In 1988 President Ronald Reagan lectured a convention of attorneys about, “…courts that played fast and loose with the instrument the founding fathers devised. Yes, some law professors and judges said the courts should save the country from the Constitution. We said it was time to save the Constitution from them.”[26]
President Abraham Lincoln (referring to the Dred Scott v. Sandford decision) warned:
If the policy of the government, upon vital questions affecting the whole people, is to be irrevocably fixed by decisions of the Supreme Court...the people will have ceased to be their own rulers, having to that extent practically resigned the government into the hands of that eminent tribunal. (Lincoln's First Inaugural Address, 1861).
In Coercing Virtue: The Worldwide Rule of Judges (2003), Judge Robert Bork, argues:
What judges have wrought is a coup d'état, – slow-moving and genteel, but a coup d'état nonetheless…. The nations of the West are increasingly governed not by law or elected representatives, but by unelected, unrepresentative, unaccountable committees of lawyers applying no law other than their own will.[27]
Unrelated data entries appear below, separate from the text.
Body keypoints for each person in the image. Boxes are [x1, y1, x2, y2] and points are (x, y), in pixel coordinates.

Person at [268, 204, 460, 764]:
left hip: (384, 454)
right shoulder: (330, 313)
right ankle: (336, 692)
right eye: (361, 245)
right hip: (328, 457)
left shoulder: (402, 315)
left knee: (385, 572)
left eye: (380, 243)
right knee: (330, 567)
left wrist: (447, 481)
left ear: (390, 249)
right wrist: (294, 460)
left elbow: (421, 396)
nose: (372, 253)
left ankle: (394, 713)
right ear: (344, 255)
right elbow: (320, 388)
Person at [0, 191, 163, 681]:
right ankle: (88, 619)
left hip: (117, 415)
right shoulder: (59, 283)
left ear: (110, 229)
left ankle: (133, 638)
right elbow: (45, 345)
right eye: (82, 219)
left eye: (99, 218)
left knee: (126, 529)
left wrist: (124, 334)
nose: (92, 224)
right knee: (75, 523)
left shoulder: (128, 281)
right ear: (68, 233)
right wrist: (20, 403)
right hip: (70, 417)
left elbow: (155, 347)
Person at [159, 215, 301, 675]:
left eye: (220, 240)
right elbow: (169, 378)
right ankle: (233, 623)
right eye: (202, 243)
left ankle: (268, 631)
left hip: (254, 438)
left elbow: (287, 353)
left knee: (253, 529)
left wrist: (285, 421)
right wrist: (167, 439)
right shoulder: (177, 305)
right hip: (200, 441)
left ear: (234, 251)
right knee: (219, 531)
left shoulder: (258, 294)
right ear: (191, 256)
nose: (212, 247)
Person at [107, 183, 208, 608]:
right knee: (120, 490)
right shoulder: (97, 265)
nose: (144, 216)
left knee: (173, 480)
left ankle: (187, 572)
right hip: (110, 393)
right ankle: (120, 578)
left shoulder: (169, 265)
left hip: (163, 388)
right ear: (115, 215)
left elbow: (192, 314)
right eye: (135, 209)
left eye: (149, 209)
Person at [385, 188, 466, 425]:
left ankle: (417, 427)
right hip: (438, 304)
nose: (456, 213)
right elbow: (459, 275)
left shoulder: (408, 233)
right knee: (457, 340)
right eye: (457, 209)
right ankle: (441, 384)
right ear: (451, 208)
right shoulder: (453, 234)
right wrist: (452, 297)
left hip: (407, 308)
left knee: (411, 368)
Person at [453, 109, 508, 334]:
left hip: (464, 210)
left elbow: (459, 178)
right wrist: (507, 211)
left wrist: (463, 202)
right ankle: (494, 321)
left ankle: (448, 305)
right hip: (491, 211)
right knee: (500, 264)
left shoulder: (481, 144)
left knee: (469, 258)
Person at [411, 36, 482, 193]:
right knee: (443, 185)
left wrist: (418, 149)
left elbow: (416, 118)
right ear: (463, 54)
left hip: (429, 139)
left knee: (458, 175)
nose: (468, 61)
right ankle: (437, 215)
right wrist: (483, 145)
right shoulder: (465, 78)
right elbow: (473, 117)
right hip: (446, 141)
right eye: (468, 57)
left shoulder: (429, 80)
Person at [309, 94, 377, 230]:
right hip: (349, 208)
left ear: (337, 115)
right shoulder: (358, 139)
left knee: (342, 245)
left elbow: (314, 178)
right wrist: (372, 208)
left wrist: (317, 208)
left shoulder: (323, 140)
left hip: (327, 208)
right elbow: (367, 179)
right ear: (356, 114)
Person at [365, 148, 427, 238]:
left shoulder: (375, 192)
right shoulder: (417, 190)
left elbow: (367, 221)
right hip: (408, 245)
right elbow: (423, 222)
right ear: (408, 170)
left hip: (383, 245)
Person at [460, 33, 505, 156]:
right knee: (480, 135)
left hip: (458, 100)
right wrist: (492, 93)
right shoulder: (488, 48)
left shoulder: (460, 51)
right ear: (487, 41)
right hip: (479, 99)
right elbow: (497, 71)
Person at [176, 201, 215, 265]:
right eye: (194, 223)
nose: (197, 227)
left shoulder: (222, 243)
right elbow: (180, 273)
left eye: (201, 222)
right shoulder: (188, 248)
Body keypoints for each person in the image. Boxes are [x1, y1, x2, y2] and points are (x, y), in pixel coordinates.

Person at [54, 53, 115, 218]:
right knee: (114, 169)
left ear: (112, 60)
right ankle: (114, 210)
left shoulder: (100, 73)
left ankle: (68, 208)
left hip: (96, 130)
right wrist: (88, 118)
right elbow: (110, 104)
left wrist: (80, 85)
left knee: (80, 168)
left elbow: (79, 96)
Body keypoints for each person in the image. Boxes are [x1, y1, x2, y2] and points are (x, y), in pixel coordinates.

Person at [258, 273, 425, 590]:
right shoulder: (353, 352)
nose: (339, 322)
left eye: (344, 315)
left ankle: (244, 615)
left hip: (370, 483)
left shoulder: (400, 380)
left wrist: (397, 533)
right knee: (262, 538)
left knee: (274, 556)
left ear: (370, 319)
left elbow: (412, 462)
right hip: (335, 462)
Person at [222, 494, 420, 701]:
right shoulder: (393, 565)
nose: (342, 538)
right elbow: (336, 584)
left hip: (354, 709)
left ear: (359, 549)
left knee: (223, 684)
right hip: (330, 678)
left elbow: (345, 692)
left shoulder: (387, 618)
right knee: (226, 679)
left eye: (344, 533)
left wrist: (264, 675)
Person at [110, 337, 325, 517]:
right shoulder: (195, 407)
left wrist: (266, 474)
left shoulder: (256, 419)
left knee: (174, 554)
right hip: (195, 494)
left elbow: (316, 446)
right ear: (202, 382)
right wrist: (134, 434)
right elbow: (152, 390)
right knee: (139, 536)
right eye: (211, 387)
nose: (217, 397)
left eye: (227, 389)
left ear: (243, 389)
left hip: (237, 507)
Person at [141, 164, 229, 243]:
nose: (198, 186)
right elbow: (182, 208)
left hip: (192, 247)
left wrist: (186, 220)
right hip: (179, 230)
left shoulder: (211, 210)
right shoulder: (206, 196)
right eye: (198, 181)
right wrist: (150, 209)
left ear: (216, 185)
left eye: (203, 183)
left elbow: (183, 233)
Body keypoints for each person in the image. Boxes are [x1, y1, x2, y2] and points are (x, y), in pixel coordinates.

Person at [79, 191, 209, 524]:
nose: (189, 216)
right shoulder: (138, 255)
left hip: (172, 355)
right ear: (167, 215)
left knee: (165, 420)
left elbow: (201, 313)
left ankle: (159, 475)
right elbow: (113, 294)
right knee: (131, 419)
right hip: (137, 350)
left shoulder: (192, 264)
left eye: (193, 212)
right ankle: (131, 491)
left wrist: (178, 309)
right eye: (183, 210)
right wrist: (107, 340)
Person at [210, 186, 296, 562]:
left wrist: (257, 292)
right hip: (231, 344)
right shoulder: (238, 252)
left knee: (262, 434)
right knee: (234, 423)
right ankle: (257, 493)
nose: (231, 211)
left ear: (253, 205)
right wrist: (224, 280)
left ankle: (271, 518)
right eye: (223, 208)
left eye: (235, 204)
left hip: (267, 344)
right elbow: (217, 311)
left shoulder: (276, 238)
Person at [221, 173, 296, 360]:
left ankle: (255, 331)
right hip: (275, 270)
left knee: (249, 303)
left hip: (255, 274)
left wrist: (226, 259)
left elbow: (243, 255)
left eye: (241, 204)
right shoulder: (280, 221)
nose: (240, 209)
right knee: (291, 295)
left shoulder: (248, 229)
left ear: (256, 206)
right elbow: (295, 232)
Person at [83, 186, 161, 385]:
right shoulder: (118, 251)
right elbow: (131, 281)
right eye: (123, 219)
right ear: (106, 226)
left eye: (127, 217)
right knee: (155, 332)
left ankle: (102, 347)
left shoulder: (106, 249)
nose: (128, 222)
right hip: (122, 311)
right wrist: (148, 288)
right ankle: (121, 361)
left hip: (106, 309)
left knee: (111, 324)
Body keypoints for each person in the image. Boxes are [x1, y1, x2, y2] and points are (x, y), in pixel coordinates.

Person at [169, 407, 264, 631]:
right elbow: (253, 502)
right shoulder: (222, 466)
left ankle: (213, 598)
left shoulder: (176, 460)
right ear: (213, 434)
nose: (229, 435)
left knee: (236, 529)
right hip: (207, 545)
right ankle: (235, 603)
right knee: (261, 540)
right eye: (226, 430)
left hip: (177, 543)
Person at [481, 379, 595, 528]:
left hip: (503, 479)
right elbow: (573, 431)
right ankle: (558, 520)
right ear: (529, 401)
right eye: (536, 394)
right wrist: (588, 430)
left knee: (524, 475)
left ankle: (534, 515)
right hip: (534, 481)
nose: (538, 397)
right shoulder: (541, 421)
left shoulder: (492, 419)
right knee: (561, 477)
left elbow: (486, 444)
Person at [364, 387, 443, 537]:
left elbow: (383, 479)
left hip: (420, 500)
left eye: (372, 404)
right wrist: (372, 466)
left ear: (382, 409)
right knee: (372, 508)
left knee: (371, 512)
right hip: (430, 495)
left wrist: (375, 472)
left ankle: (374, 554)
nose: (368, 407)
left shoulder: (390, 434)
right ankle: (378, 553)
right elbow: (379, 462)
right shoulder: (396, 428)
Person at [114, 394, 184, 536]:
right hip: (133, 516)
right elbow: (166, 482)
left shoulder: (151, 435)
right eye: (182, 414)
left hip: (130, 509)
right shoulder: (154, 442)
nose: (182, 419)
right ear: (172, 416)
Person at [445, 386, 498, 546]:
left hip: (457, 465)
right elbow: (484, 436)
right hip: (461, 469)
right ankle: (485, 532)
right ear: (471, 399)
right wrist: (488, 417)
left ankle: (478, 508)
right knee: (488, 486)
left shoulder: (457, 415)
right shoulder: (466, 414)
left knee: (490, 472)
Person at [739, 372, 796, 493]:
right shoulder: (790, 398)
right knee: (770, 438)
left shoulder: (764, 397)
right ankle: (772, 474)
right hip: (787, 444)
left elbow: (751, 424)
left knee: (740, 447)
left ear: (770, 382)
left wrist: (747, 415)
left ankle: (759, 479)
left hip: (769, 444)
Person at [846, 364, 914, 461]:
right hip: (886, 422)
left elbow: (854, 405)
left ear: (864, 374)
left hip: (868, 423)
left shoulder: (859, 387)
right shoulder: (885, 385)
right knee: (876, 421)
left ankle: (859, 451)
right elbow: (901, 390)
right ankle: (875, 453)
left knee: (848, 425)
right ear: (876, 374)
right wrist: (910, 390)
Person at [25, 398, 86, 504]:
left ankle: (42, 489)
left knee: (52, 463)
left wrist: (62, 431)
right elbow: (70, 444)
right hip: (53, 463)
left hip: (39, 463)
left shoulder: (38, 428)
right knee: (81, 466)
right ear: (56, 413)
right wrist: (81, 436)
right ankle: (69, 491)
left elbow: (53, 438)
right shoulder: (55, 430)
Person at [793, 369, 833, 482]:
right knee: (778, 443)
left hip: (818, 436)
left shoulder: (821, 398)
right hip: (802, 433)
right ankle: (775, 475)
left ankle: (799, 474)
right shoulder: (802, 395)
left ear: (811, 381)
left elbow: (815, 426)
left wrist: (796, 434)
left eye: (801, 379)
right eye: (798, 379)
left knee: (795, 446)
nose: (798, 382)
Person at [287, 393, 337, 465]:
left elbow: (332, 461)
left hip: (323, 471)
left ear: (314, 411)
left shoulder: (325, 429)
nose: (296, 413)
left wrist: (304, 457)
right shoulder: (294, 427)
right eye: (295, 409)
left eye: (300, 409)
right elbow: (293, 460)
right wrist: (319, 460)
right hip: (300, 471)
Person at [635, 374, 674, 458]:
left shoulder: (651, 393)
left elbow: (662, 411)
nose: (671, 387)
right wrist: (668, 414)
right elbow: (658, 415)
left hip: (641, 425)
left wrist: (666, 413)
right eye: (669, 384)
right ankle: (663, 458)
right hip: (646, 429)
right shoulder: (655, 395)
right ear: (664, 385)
In recent years, the term "judicial usurpation" has been used by many to describe what they consider to be aggressive judicial activism. During the two years following the publication of Bork's book, no less than five books appeared on the subject of judicial usurpation.[28] In 2005, Pat Buchanan chronicled what he believed to be the Warren court's transgressions:
The Brown decision of 1954, desegregating the schools of 17 states and the District of Columbia, awakened the nation to the court's new claim to power. Hailed by liberal elites – and finding no resistance from a Democratic Congress or president who spent his afternoons at Burning Tree – Warren's court went off on a rampage. It invented new rights for criminals and put new restrictions on cops and prosecutors. It reassigned students to schools by race and ordered busing to bring it about, tearing cities apart. It ordered God, prayer and Bible-reading out of classrooms. It said pornography was constitutionally protected, making Larry Flynt and Al Goldstein First Amendment heroes, rather than felons. It ruled naked dancing a protected form of free expression. It declared abortion a constitutional right and sodomy constitutionally protected behavior. It outlawed the death penalty, abolished terms limits on members of Congress voted by state referendums, and told high school coaches to stop praying in locker rooms and students to stop saying prayers at graduation. It ordered the Ten Commandments out of schoolhouses and courthouses. It condoned discrimination against white students in violation of the 14th Amendment's guarantee of equal protection. And, two weeks ago, in a 5–4 decision, the Supreme Court ruled that towns can seize private homes and turn them over to private developers.[29]
The United States Supreme Court building is open to the public from 9am - 4:30pm, Monday through Friday. The court is closed on Saturdays, Sundays and United States federal holidays. The Supreme Court building is located at 1 First Street NE in Washington D.C directly across from the east entrance (opposite side from the Mall) of the United States Capitol. When the court is in session, visitors are seated in the gallery on a first come, first seated basis.